▶ WHAT IS NEEDED: Report every line of the records below that includes the string "cdate".

Dataset entries:
BEGIN
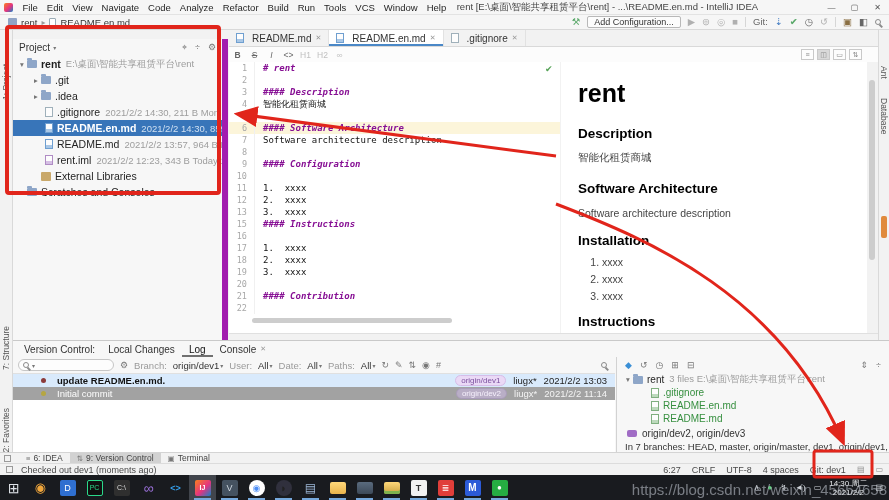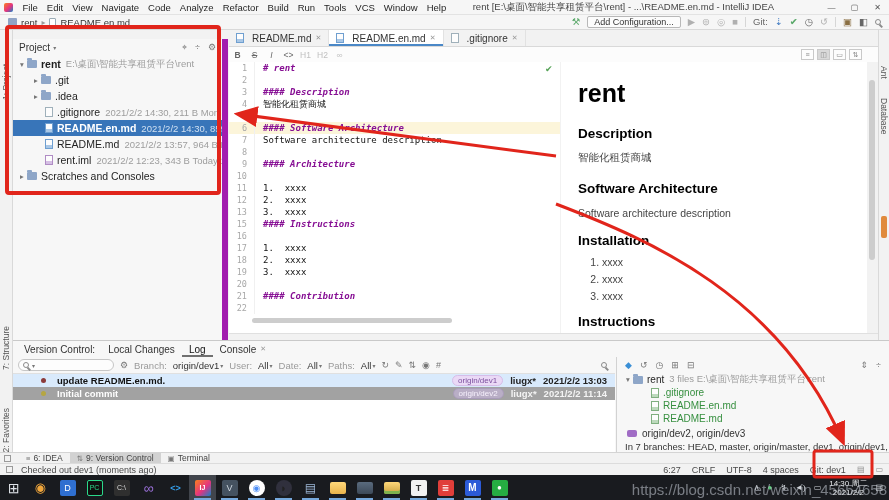--- a/index.html
+++ b/index.html
@@ -6,21 +6,21 @@
 body{width:889px;height:500px;overflow:hidden;background:#fff}
 #app{position:relative;width:889px;height:500px;background:#f2f2f2;overflow:hidden;
  font-family:"Liberation Sans",sans-serif;font-size:11px;color:#222}
 
 
 .titlebar{position:absolute;left:0;top:0;right:0;height:15px;background:#f6f6f6;
  border-bottom:1px solid #e3e3e3;display:flex;align-items:center;font-size:9.5px;color:#262626}
 .appico{width:9px;height:9px;border-radius:2px;flex:none;margin:0 5px 0 4px;
  background:linear-gradient(135deg,#fc801d,#e4347f 55%,#1184c9)}
 .mi{padding:0 4.5px;white-space:nowrap}
-.wtitle{margin-left:22px;color:#444;white-space:nowrap}
+.wtitle{margin-left:6px;color:#444;white-space:nowrap}
 .winctl{margin-left:auto;display:flex;height:100%}
 .wbtn{width:23px;display:flex;align-items:center;justify-content:center;font-size:8px;color:#555}
 
 
 .navbar{position:absolute;left:0;top:15px;right:0;height:15px;background:#f6f6f6;
  border-bottom:1px solid #d9d9d9;display:flex;align-items:center;font-size:9.5px}
 .crumb{display:flex;align-items:center;margin-left:8px;gap:4px;color:#333}
 .cico{width:9px;height:8px;background:#90a4c6;border-radius:1px;flex:none}
 .cico.file{width:7px;height:9px;background:#fff;border:1px solid #9aabb5}
 .csep{color:#999;font-size:8px}
@@ -112,25 +112,25 @@
 .flabel{color:#9a9a9a}.fval{color:#333;display:flex;align-items:center;gap:1px}
 .tinycaret{font-size:6px;color:#777}
 .vicon{color:#777;font-size:9px}
 .commits{position:absolute;top:16px;left:0;right:0;bottom:0;background:#fff;border-top:1px solid #e0e0e0}
 .crow{height:13px;display:flex;align-items:center;font-size:9.5px;position:relative;padding-left:44px}
 .crow .dot{position:absolute;left:28px;top:4px;width:5px;height:5px;border-radius:50%}
 .graphline{position:absolute;left:30px;top:7px;width:1px;height:12px;background:#b5b5b5;z-index:0}
 .crow.c0{background:#d9eafc}
 .crow.c1{background:#a2a2a2}
 .cmsg{font-weight:bold;color:#111;white-space:nowrap}
-.c1 .cmsg{color:#fdfdfd;font-weight:bold}
+.c1 .cmsg{color:#fdfdfd;font-weight:normal}
 .cmeta{margin-left:auto;display:flex;gap:7px;align-items:center;padding-right:8px}
 .badge{background:#ead9f6;color:#7b4f9e;border:1px solid #d6bde8;border-radius:7px;font-size:8px;padding:0 5px;height:11px;line-height:10px;white-space:nowrap}
 .c1 .badge{background:#b9aec6;color:#f6f0fc;border-color:#a99cba}
-.cauthor,.cdate{font-weight:bold;color:#222;white-space:nowrap}
+.cauthor,.cdate{font-weight:normal;color:#222;white-space:nowrap}
 .c1 .cauthor,.c1 .cdate{color:#f4f4f4}
 .vcs-right{position:absolute;left:603px;top:16px;right:0;bottom:0;border-left:1px solid #d2d2d2;background:#f7f7f7}
 .vrtools{height:16px;display:flex;align-items:center;gap:8px;padding:0 8px;font-size:9px;color:#777}
 .vrright{margin-left:auto;display:flex;gap:8px}
 .drow{height:13px;display:flex;align-items:center;font-size:10px;padding-left:6px;white-space:nowrap;overflow:hidden}
 .drow .meta{font-size:9.5px}
 .dfile{padding-left:34px;color:#368f3f}
 .dfile .fi{margin-right:4px}
 .refrow{padding-left:10px;margin-top:2px;color:#333}
 .tagchip{width:10px;height:7px;background:#a06cc5;border-radius:2px;margin-right:5px;flex:none}
@@ -270,20 +270,24 @@
     <div class="prow i2">
       <span class="fi fi-file fi-md"></span>
       <span class="lbl">README.md</span>
       <span class="meta">2021/2/2 13:57, 964 B Moments ago</span>
     </div>
     <div class="prow i2">
       <span class="fi fi-file fi-iml"></span>
       <span class="lbl">rent.iml</span>
       <span class="meta">2021/2/2 12:23, 343 B Today 13:07</span>
     </div>
+    <div class="prow i1x">
+      <span class="fi fi-lib"></span>
+      <span class="lbl">External Libraries</span>
+    </div>
     <div class="prow i0">
       <span class="chev">▸</span>
       <span class="fi fi-folder"></span>
       <span class="lbl">Scratches and Consoles</span>
     </div>
   </div>
 
   <div class="tabsbar">
     <div class="etab">
       <span class="fi fi-file fi-md"></span>
@@ -346,21 +350,21 @@
     <div class="eline">
         <span class="n">7</span>
         <span class="t">Software architecture description</span>
       </div>
     <div class="eline">
         <span class="n">8</span>
         <span class="t"></span>
       </div>
     <div class="eline h">
         <span class="n">9</span>
-        <span class="t">#### Architecture</span>
+        <span class="t">#### Configuration</span>
       </div>
     <div class="eline">
         <span class="n">10</span>
         <span class="t"></span>
       </div>
     <div class="eline">
         <span class="n">11</span>
         <span class="t">1.  xxxx</span>
       </div>
     <div class="eline">

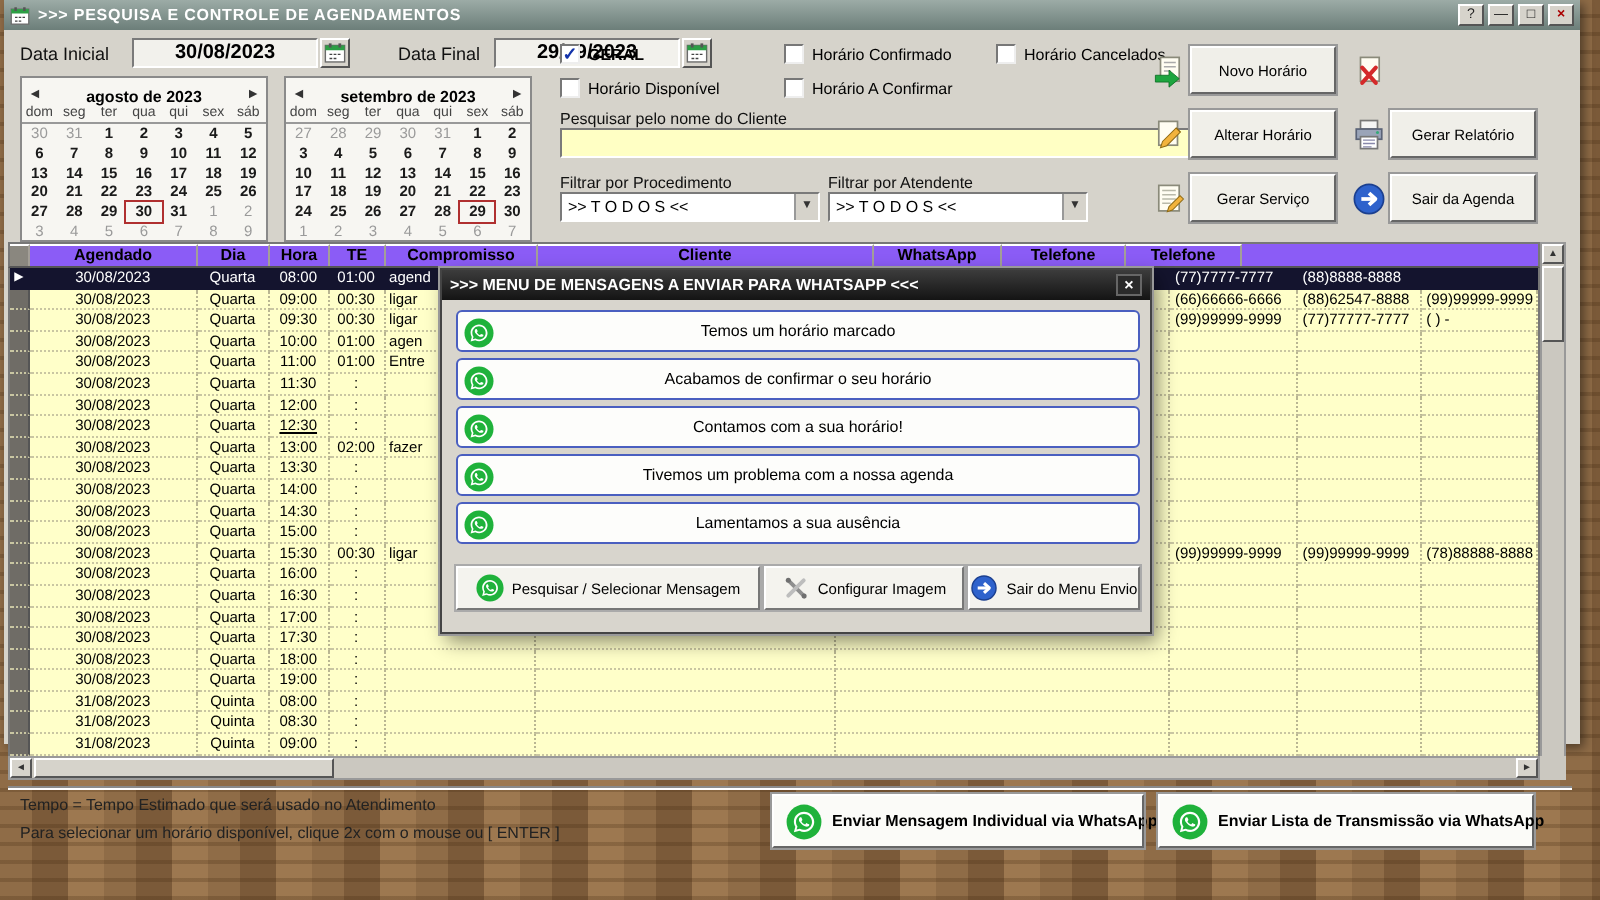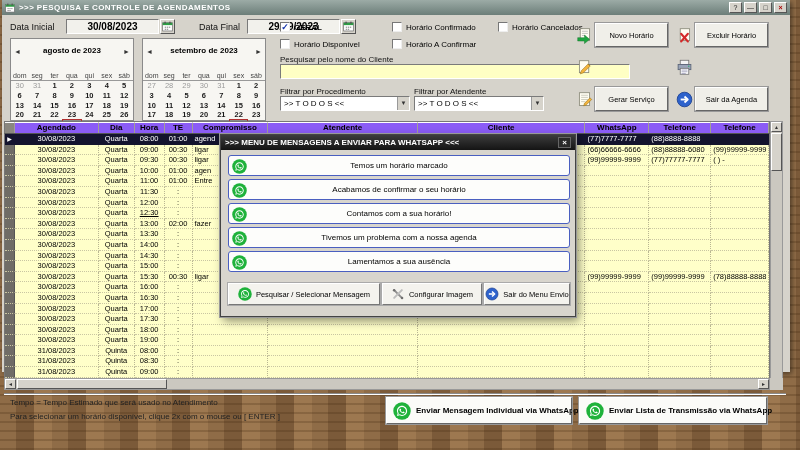--- a/index.html
+++ b/index.html
@@ -22,21 +22,21 @@
   .win-btn{width:13px;height:11px;background:#d6d3cb;border:1px solid;border-color:#fff #555 #555 #fff;font-size:7px;line-height:9px;text-align:center;color:#222}
   .win-btn.close{color:#a00;font-weight:bold}
 
   
   .lbl{position:absolute;font-size:9px;color:#111;white-space:nowrap}
   .datefield{position:absolute;height:15px;width:93px;background:#f2f1ec;border:1px solid;border-color:#7a7a7a #fff #fff #7a7a7a;font-size:10px;font-weight:bold;text-align:center;line-height:13px}
   .calbtn{position:absolute;width:15px;height:15px;border:1px solid;border-color:#fff #555 #555 #fff;background:#d6d3cb;padding:1px}
 
   .calendar{position:absolute;top:38px;width:124px;height:83px;background:#f7f6f2;border:1px solid #8a8a8a}
   #cal0{left:8px}#cal1{left:140px}
-  .cal-head{height:13px;display:flex;align-items:flex-end;justify-content:space-between;padding:16px 3px}
+  .cal-head{height:13px;display:flex;align-items:flex-start;justify-content:space-between;padding:5px 3px}
   .cal-nav{font-size:7px;color:#333}
   .cal-title{font-weight:bold;font-size:8px}
   .cal-dow{display:flex;border-bottom:1px solid #999;height:10px}
   .dow-cell{width:14.28%;text-align:center;color:#444;font-size:7px;line-height:10px}
   .cal-days{display:flex;flex-wrap:wrap}
   .day-cell{width:14.28%;height:9.8px;line-height:9.8px;text-align:center;font-size:7.5px;font-weight:bold;color:#1a1a1a}
   .day-cell.muted{color:#9a9a9a;font-weight:normal}
   .day-cell.sel{outline:1px solid #b03030}
 
   .checkbox{position:absolute;display:flex;align-items:center;gap:4px;font-size:8px;white-space:nowrap}
@@ -316,41 +316,42 @@
         </div>
         <div class="action-btn">Novo Horário</div>
       </div>
       <div class="action-pair">
         <div class="action-icon">
           <svg viewBox="0 0 20 20">
             <rect x="5" y="2" width="11" height="14" fill="#fffdf2" stroke="#8a8a7a"></rect>
             <path d="M6 8l8 9M14 8l-8 9" stroke="#d42a2a" stroke-width="2.4" stroke-linecap="round"></path>
           </svg>
         </div>
-        <div class="action-btn">Excluir Horário</div>
       </div>
       <div class="action-pair">
         <div class="action-icon">
           <svg viewBox="0 0 20 20">
             <rect x="4" y="2" width="11" height="14" fill="#fffdf2" stroke="#8a8a7a"></rect>
             <path d="M5 17.5l1.2-3.7 8-8 2.5 2.5-8 8z" fill="#f2b33d" stroke="#8f6a14" stroke-width="0.6"></path>
             <path d="M14.2 5.8l2.5 2.5" stroke="#8f6a14" stroke-width="0.6"></path>
           </svg>
         </div>
+        <div class="action-btn">Alterar Horário</div>
       </div>
       <div class="action-pair">
         <div class="action-icon">
           <svg viewBox="0 0 20 20">
             <rect x="5" y="1.5" width="10" height="5" fill="#f4f4f4" stroke="#777"></rect>
             <rect x="2.5" y="6.5" width="15" height="6" fill="#9aa4b8" stroke="#5a6377"></rect>
             <circle cx="15" cy="8.5" r="0.9" fill="#3a7"></circle>
             <rect x="5" y="11" width="10" height="7" fill="#fff" stroke="#777"></rect>
             <path d="M6.5 13h7M6.5 15h7M6.5 17h5" stroke="#88a" stroke-width="0.8"></path>
           </svg>
         </div>
+        <div class="action-btn">Gerar Relatório</div>
       </div>
       <div class="action-pair">
         <div class="action-icon">
           <svg viewBox="0 0 20 20">
             <rect x="4" y="2" width="12" height="15" fill="#fffdf2" stroke="#8a8a7a"></rect>
             <path d="M6 5h8M6 7.5h8M6 10h8M6 12.5h5" stroke="#b9b9a9" stroke-width="0.8"></path>
             <path d="M9 17.5l1-3 6.5-6.5 2 2L12 16.5z" fill="#f2b33d" stroke="#8f6a14" stroke-width="0.6"></path>
           </svg>
         </div>
         <div class="action-btn">Gerar Serviço</div>
@@ -367,21 +368,20 @@
       </div>
     </div>
 
   <div id="grid-header">
       <div class="gh-cell sel-col" style="width: 10px;"></div>
       <div class="gh-cell" style="width: 84px;">Agendado</div>
       <div class="gh-cell" style="width: 36px;">Dia</div>
       <div class="gh-cell" style="width: 30px;">Hora</div>
       <div class="gh-cell" style="width: 28px;">TE</div>
       <div class="gh-cell" style="width: 76px;">Compromisso</div>
-      <div class="gh-cell" style="width: 150px;">Atendente</div>
       <div class="gh-cell" style="width: 168px;">Cliente</div>
       <div class="gh-cell" style="width: 64px;">WhatsApp</div>
       <div class="gh-cell" style="width: 62px;">Telefone</div>
       <div class="gh-cell" style="width: 58px;">Telefone</div>
     </div>
   <div id="grid-rows">
       <div class="g-row sel-row">
         <div class="g-cell ac sel-col" style="width: 10px;">▶</div>
         <div class="g-cell ac" style="width: 84px;">30/08/2023</div>
         <div class="g-cell ac" style="width: 36px;">Quarta</div>
@@ -397,21 +397,21 @@
       <div class="g-row">
         <div class="g-cell ac sel-col" style="width: 10px;"></div>
         <div class="g-cell ac" style="width: 84px;">30/08/2023</div>
         <div class="g-cell ac" style="width: 36px;">Quarta</div>
         <div class="g-cell ac" style="width: 30px;">09:00</div>
         <div class="g-cell ac" style="width: 28px;">00:30</div>
         <div class="g-cell al" style="width: 76px;">ligar</div>
         <div class="g-cell al" style="width: 150px;"></div>
         <div class="g-cell al" style="width: 168px;"></div>
         <div class="g-cell al" style="width: 64px;">(66)66666-6666</div>
-        <div class="g-cell al" style="width: 62px;">(88)88888-6080</div>
+        <div class="g-cell al" style="width: 62px;">(88)62547-8888</div>
         <div class="g-cell al" style="width: 58px;">(99)99999-9999</div>
       </div>
       <div class="g-row">
         <div class="g-cell ac sel-col" style="width: 10px;"></div>
         <div class="g-cell ac" style="width: 84px;">30/08/2023</div>
         <div class="g-cell ac" style="width: 36px;">Quarta</div>
         <div class="g-cell ac" style="width: 30px;">09:30</div>
         <div class="g-cell ac" style="width: 28px;">00:30</div>
         <div class="g-cell al" style="width: 76px;">ligar</div>
         <div class="g-cell al" style="width: 150px;"></div>

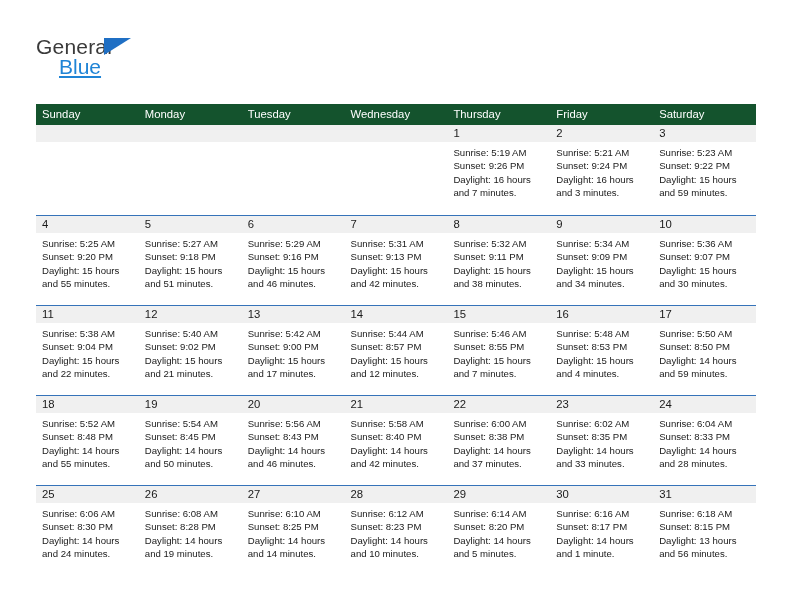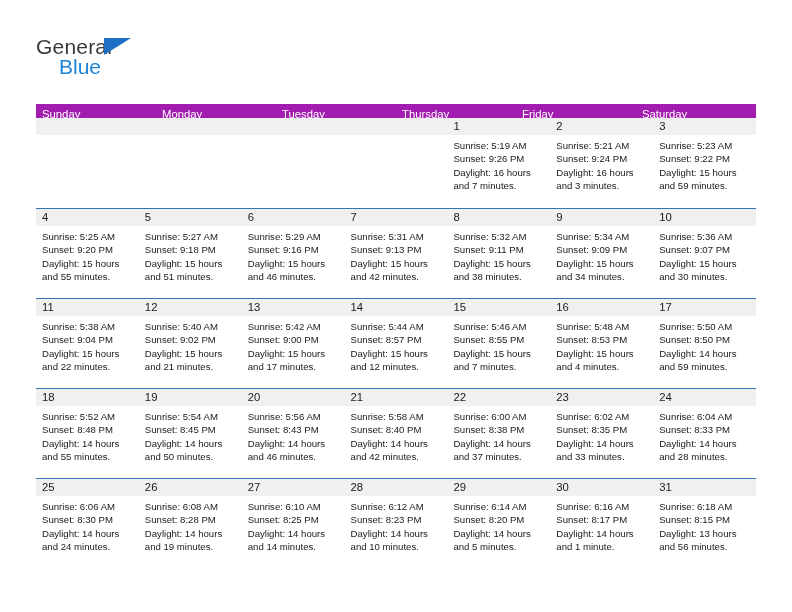--- a/index.html
+++ b/index.html
@@ -58,20 +58,21 @@
     border-left: 27px solid #1f6fc4;
     border-bottom: 17px solid transparent;
   }
   .logo-blue {
     position: absolute;
     left: 23px;
     top: 20px;
     font-size: 21px;
     color: #1f84d6;
     line-height: 1;
+    text-decoration: underline;
   }
 
   .title-block {
     position: absolute;
     right: 36px;
     top: 30px;
     text-align: right;
   }
   .month-title {
     font-size: 29px;
@@ -91,22 +92,22 @@
   
   .calendar {
     position: absolute;
     left: 36px;
     top: 104px;
     width: 720px;
   }
 
   .weekday-row {
     display: flex;
-    background: #a21caf;
-    height: 14px;
+    background: #14532d;
+    height: 21px;
   }
   .weekday {
     flex: 1 1 0;
     color: #ffffff;
     font-size: 11.3px;
     line-height: 21px;
     padding-left: 6px;
     box-sizing: border-box;
     white-space: nowrap;
     overflow: hidden;
@@ -174,20 +175,21 @@
     </div>
 
 
   </div>
 
   <div class="calendar">
     <div class="weekday-row" id="weekday-row">
         <div class="weekday">Sunday</div>
         <div class="weekday">Monday</div>
         <div class="weekday">Tuesday</div>
+        <div class="weekday">Wednesday</div>
         <div class="weekday">Thursday</div>
         <div class="weekday">Friday</div>
         <div class="weekday">Saturday</div>
       </div>
     <div id="weeks-container">
         <div class="week-row shaded">
           <div class="day-cell empty">
             <div class="daynum-band">
               <span class="daynum"></span>
             </div>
END
▶ RESPONSE AREA:
-.cauthor,.cdate{font-weight:bold;color:#222;white-space:nowrap}
+.cauthor,.cdate{font-weight:normal;color:#222;white-space:nowrap}
 .c1 .cauthor,.c1 .cdate{color:#f4f4f4}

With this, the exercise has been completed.